Text of statute as originally enacted

= East Anglian Railways =

English railway company (1847–1852)

The East Anglian Railways was an English railway company that operated in East Anglia from 1847 to 1852.

The company was formed on 22 July 1847 by the East Anglian Railways Act 1847 (10 & 11 Vict. c. cclxxv) which authorised the merger of three railways: the Lynn and Dereham Railway, the Lynn and Ely Railway, and the Ely and Huntingdon Railway.

The company soon found itself in financial difficulties and, on the verge of bankruptcy in June 1850, its property was taken over by the receiver. The receiver leased the EAR to the Great Northern Railway for 60% of the receipts. The GNR had running powers over the Eastern Counties Railway line between Peterborough, March and Wisbech (opened 1847). Unfortunately, they had not applied for running rights over the line that linked the ECR and EAR stations at Wisbech and the ECR refused access so that the passengers had to change stations by horse-drawn omnibus.
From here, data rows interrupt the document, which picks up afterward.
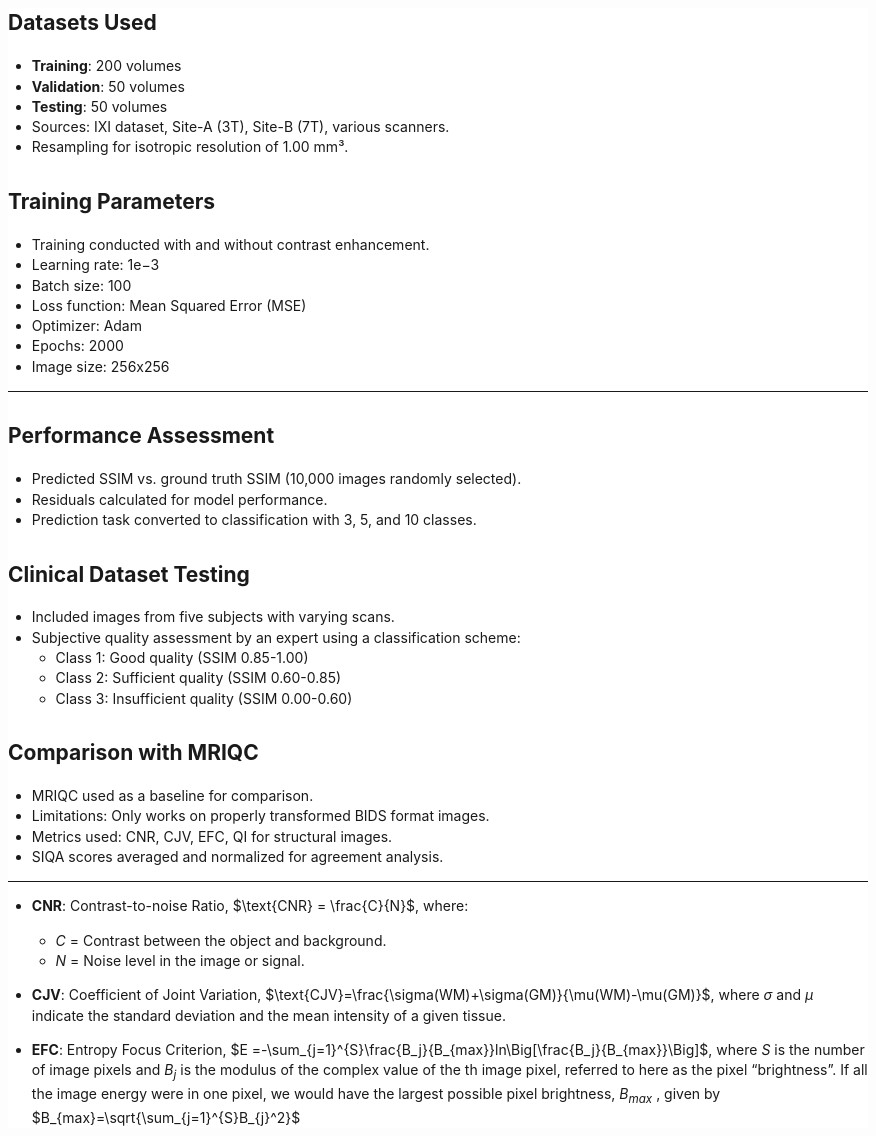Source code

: ## Datasets Used
- **Training**: 200 volumes
- **Validation**: 50 volumes
- **Testing**: 50 volumes
- Sources: IXI dataset, Site-A (3T), Site-B (7T), various scanners.
- Resampling for isotropic resolution of 1.00 mm³.

## Training Parameters
- Training conducted with and without contrast enhancement.
- Learning rate: 1e−3
- Batch size: 100
- Loss function: Mean Squared Error (MSE)
- Optimizer: Adam
- Epochs: 2000
- Image size: 256x256

---

## Performance Assessment
- Predicted SSIM vs. ground truth SSIM (10,000 images randomly selected).
- Residuals calculated for model performance.
 - Prediction task converted to classification with 3, 5, and 10 classes.

## Clinical Dataset Testing
- Included images from five subjects with varying scans.
- Subjective quality assessment by an expert using a classification scheme:
  - Class 1: Good quality (SSIM 0.85-1.00)
  - Class 2: Sufficient quality (SSIM 0.60-0.85)
  - Class 3: Insufficient quality (SSIM 0.00-0.60) 

 ## Comparison with MRIQC
- MRIQC used as a baseline for comparison.
- Limitations: Only works on properly transformed BIDS format images.
- Metrics used: CNR, CJV, EFC, QI for structural images.
- SIQA scores averaged and normalized for agreement analysis. 

 ---

- **CNR**: Contrast-to-noise Ratio, $\text{CNR} = \frac{C}{N}$, where:
  + $C$ = Contrast between the object and background.
  + $N$ = Noise level in the image or signal.

- **CJV**: Coefficient of Joint Variation, $\text{CJV}=\frac{\sigma(WM)+\sigma(GM)}{\mu(WM)-\mu(GM)}$, where $\sigma$ and $\mu$ indicate the standard deviation and the mean intensity of a given tissue.

- **EFC**: Entropy Focus Criterion, $E =-\sum_{j=1}^{S}\frac{B_j}{B_{max}}ln\Big[\frac{B_j}{B_{max}}\Big]$, where $S$ is the number of image pixels and $B_j$ is the modulus of the complex value of the th image pixel, referred to here as the pixel “brightness”. If all the image energy were in one pixel, we would have the largest possible pixel brightness, $B_{max}$ , given by $B_{max}=\sqrt{\sum_{j=1}^{S}B_{j}^2}$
This, together with shareholder opposition within the GNR and EAR, led the GNR to withdraw from the arrangement.

This left the way clear for the Eastern Counties Railway to take over operation of the EAR, which it did so, effective from 1 January 1852. This arrangement was ratified by the Eastern Counties and East Anglian Railways Act 1852 (15 & 16 Vict. c. cviii) and continued until the company was absorbed by the ECR in 1862 along with a number of other lines to form the Great Eastern Railway.